Revolut, the UK-based fintech powerhouse, has secured a remarkable market valuation of $45 billion, positioning it above many well-established retail banks in the UK. This milestone was achieved after the company conducted a secondary share sale, underscoring its rapid ascent in the financial technology sector.
“This valuation is a testament to our team’s hard work and innovative spirit,” expressed Nik Storonsky, CEO of Revolut. “We’re delighted to provide the opportunity to our employees to realise the benefits of the company’s collective success. It’s their dedication that has driven us to become the most valuable private technology company in Europe.”
This achievement makes Revolut more valuable than prominent competitors like Barclays, which has a valuation of approximately $42 billion, and Société Générale, with around $18 billion. Revolut's secondary share sale not only serves existing shareholders but also attracts a blend of new and returning investors.

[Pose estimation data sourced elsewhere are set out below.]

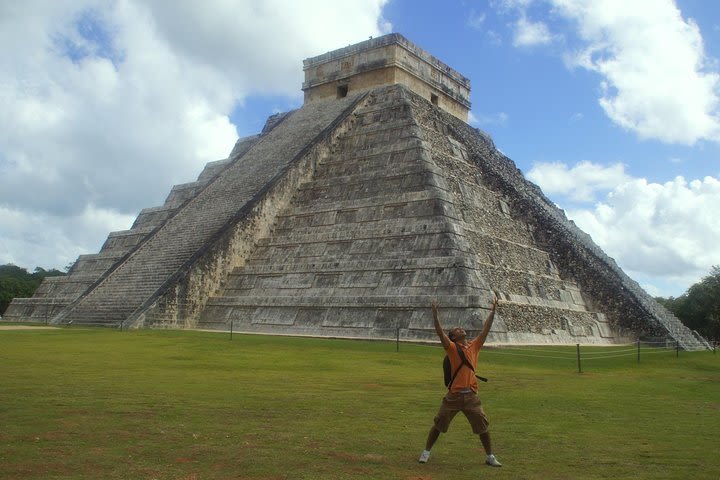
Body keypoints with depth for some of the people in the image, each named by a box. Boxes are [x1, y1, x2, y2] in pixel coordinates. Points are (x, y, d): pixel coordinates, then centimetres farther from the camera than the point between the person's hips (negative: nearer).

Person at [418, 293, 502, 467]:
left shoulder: (474, 346, 9)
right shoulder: (451, 347, -3)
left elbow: (485, 330, 8)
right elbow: (440, 332, -15)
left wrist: (493, 311, 4)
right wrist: (435, 314, -24)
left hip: (471, 395, 4)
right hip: (454, 395, -3)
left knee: (483, 426, 7)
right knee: (439, 424, 6)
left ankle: (490, 457, 23)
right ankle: (426, 452, 20)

The surge in its valuation can be attributed to the fintech's impressive financial performance. For the year 2023 alone, Revolut reported profits of $2.2 billion, signifying a staggering 95% increase from the previous year. “The company has continued its impressive trajectory in the first half of 2024,” Revolut stated, adding that it recorded an annual revenue increase exceeding 80%, alongside improved profitability metrics.
In addition to its financial successes, Revolut has celebrated notable regulatory achievements. Recently, the company acquired a partial UK banking license, a victory that comes after years of efforts. Alongside this, it also secured a license to operate in Mexico, expanding its global footprint.
The implications of the secondary share sale may extend beyond immediate benefits for stakeholders. Analysts speculate that it could signal a preparatory step for a future initial public offering (IPO). However, Revolut has remained tight-lipped regarding the timing or the stock exchange on which it plans to list.
Calls have emerged from UK government officials advocating for Revolut to opt for a listing in London rather than New York. Concerns arise from fears that a New York listing would preclude the company from contributing to the UK's financial ecosystem. Despite these pleas, Storonsky has previously dismissed the notion of a London Stock Exchange listing, asserting that it lacks the liquidity of its NASDAQ counterpart. “The London Stock Exchange is much less liquid,” he elaborated. “So I just don’t see the point.”
As Revolut continues to grow and expand its offerings—such as the ability to centralize bank accounts, facilitate international transactions, and even provide mortgage services—the company remains focused on redefining the banking landscape. As a service provider to an impressive 45 million customers, including half a million businesses, the potential for further growth remains substantial.
Revolut stands at a crossroads, balancing its rapid development with the pressures and expectations of its new financial context. With its recent successes and ambitious plans for an IPO, the future holds a promising outlook not only for Revolut but for the broader fintech sector as well.